**What is needed:** Please copy each line of the data that includes the string "Ville".

=== Section Start ===

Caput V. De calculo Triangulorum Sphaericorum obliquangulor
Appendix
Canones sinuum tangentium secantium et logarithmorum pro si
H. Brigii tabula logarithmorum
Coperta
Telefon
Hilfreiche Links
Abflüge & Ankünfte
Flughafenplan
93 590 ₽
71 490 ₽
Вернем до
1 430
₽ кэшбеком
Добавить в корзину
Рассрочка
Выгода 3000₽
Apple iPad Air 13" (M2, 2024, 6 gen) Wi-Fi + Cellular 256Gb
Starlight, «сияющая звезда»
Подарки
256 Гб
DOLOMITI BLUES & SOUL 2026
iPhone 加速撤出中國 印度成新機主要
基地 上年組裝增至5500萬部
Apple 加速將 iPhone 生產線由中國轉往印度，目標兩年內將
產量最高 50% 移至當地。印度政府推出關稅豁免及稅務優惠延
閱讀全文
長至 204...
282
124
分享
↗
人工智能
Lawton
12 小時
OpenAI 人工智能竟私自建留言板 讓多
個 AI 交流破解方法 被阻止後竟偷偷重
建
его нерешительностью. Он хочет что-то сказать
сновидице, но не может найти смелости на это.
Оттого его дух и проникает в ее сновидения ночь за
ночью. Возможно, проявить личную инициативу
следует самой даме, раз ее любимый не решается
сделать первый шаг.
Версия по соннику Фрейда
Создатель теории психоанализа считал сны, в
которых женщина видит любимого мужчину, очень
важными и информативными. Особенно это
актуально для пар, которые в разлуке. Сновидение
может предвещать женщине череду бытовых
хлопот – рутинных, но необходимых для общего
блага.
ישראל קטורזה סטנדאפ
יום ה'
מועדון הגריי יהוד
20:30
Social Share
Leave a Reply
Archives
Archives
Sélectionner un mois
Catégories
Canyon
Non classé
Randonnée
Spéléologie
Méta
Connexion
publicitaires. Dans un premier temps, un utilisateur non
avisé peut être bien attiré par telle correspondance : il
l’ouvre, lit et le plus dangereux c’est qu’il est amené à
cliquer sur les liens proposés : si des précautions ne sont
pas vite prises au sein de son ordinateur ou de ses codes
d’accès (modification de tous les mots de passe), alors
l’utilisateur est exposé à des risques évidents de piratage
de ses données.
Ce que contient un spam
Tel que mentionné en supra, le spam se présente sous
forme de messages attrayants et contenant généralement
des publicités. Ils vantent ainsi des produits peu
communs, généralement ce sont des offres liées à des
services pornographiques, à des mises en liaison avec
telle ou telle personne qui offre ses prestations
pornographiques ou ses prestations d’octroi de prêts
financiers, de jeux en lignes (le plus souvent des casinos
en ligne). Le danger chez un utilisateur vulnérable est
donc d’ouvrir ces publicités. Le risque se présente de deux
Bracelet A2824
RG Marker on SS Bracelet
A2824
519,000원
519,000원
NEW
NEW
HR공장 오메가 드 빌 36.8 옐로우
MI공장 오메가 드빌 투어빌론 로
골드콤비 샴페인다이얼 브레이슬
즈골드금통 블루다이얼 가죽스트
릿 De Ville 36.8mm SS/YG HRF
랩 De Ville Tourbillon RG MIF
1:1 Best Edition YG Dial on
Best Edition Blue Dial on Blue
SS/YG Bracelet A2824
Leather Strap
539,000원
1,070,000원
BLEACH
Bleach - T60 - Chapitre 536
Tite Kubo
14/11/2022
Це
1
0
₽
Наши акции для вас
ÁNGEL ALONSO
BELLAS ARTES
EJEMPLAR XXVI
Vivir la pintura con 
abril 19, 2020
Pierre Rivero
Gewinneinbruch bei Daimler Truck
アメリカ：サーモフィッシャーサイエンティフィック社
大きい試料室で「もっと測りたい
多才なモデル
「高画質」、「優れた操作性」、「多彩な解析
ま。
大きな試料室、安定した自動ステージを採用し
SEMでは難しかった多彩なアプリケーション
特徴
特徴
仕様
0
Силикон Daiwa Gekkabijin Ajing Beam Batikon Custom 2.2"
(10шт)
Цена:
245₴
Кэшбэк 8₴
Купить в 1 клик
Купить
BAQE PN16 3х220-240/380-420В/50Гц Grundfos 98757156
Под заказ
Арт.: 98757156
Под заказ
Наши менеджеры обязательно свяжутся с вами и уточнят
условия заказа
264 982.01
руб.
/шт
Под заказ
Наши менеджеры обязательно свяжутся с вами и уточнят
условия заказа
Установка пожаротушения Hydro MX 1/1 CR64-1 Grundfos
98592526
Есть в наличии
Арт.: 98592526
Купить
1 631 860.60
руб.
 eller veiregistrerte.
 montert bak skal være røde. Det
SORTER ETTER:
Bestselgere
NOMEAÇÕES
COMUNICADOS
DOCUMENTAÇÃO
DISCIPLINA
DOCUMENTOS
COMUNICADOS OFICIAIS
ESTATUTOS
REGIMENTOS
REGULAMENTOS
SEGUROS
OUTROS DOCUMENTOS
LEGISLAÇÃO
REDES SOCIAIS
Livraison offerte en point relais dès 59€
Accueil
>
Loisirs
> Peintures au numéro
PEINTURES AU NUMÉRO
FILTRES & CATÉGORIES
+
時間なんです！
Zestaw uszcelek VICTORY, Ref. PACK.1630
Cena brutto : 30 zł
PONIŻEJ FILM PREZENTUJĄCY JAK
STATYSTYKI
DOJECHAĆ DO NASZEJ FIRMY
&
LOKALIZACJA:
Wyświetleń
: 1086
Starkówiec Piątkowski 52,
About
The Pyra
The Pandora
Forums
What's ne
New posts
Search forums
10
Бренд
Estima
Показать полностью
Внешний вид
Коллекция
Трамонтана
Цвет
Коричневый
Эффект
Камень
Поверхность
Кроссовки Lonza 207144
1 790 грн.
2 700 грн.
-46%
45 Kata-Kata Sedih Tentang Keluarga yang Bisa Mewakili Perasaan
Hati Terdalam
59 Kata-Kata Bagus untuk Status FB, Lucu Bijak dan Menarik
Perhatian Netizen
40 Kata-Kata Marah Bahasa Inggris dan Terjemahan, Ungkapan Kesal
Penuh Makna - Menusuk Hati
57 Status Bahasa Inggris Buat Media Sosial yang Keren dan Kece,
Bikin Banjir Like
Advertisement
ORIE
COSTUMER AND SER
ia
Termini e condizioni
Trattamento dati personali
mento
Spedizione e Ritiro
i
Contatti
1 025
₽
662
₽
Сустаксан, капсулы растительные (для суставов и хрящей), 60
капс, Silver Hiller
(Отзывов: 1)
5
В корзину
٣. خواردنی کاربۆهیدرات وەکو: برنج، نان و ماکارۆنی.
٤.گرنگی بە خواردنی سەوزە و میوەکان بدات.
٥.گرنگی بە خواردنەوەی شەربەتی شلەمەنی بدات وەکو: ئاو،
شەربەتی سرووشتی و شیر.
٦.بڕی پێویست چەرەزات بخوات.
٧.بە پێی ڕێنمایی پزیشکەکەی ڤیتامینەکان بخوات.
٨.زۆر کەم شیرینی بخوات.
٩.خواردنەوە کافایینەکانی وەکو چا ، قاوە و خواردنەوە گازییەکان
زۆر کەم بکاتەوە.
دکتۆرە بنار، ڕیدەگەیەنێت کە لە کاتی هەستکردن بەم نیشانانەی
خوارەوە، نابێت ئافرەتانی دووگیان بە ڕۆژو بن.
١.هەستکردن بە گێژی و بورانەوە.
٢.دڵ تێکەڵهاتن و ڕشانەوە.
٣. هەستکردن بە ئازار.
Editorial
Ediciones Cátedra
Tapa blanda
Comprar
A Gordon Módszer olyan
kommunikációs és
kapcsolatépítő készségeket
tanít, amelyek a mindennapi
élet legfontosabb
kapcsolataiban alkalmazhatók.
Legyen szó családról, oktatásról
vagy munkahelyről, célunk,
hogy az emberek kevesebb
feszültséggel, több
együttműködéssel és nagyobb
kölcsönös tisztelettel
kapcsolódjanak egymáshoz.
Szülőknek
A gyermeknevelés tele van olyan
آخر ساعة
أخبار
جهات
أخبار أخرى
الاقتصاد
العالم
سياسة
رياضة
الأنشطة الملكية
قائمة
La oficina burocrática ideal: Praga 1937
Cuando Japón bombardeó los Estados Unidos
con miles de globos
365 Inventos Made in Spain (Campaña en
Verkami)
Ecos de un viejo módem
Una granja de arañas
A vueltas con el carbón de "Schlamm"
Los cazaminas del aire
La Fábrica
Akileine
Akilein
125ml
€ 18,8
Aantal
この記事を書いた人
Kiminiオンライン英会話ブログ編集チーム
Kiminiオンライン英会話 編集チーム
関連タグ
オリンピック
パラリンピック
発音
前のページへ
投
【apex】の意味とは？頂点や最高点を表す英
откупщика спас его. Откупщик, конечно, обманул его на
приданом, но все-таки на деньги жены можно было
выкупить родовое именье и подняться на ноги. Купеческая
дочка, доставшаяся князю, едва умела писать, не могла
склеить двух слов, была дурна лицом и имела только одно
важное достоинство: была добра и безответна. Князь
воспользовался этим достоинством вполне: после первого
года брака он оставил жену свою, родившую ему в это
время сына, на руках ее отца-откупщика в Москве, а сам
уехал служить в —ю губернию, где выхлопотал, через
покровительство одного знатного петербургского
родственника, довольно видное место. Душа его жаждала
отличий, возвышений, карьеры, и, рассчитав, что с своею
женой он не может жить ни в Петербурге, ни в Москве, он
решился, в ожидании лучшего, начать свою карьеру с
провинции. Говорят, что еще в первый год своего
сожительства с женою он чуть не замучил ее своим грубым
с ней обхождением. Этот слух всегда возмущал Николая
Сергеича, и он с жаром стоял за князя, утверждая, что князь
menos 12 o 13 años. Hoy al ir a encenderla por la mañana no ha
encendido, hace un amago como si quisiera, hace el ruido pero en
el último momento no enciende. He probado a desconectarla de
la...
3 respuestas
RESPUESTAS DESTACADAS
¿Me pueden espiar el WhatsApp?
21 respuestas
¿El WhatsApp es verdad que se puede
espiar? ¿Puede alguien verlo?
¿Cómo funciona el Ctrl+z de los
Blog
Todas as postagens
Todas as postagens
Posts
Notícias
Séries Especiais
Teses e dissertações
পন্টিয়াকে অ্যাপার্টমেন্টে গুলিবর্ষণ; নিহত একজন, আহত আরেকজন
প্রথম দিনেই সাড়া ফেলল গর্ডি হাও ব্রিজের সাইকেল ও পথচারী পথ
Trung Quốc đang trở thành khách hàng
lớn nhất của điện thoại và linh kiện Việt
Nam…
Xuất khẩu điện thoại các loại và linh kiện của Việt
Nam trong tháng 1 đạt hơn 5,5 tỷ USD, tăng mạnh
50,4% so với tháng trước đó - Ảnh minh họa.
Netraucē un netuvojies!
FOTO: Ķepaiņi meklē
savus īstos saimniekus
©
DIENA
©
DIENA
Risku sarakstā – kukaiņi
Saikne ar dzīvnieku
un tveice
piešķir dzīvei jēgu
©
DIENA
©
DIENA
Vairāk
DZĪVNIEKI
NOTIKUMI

=== Section End ===

**Response area:**
릿 De Ville 36.8mm SS/YG HRF
랩 De Ville Tourbillon RG MIF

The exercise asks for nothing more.